Sovngarde, she had heard spoken, was the grandest castle in all of the north, grander even then Harrenhal, some whispered, for the great builders who had sculpted the castle had put their souls into the stone and made it living, to be shaped as easily as clay, and giants and mammoths had set the living stone, stacked its mountainous walls and dizzying towers. It stretched across several thousand acres; if not the grandest castle, Hilda thought, it was certainly the grandest city.

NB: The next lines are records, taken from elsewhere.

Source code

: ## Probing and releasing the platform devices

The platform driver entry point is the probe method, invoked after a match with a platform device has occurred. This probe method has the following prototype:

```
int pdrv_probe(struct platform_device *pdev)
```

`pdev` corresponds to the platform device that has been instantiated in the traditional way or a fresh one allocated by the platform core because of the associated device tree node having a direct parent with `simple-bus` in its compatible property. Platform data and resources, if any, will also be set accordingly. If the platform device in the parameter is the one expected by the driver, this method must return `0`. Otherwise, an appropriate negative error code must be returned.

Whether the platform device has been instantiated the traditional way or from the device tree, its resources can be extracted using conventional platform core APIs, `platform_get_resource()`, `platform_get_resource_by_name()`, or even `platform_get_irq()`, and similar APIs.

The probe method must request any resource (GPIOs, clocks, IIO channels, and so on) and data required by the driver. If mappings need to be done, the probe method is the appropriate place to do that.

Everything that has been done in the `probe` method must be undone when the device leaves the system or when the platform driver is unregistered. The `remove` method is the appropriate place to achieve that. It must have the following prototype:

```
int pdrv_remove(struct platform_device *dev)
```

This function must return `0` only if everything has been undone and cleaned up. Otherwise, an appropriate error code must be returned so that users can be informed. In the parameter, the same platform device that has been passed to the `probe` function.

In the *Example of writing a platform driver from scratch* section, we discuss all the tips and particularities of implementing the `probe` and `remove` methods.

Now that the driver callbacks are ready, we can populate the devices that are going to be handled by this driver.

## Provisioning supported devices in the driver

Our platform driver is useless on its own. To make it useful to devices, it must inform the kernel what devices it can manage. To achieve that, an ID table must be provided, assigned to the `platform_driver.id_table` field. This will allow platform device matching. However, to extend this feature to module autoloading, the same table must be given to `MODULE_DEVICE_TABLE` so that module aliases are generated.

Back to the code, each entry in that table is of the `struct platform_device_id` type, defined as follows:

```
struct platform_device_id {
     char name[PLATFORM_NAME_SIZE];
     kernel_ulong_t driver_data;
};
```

According to the many travelers who visited Sovngarde, only the capital, King's Landing, and Oldtown were more populous.
The citizens and soldiers milling about at the gate all bowed as she passed, giving blessings, condolences, and one of them asked if she might see fit to take a message to his dead kinsmen.
"Write down your message," she told him, and all the rest who might have been afraid to ask, already feeling the headache that would come when she ventured to Shor's Hall, "and the name of who you wish to receive it, and leave it for me at the temple."
The portcullis rattled and clanked its way shut; she continued across the second, longer bridge, and into Sovngarde, pushing Qonos into a gallop.
She had messages to send, and dead souls to visit.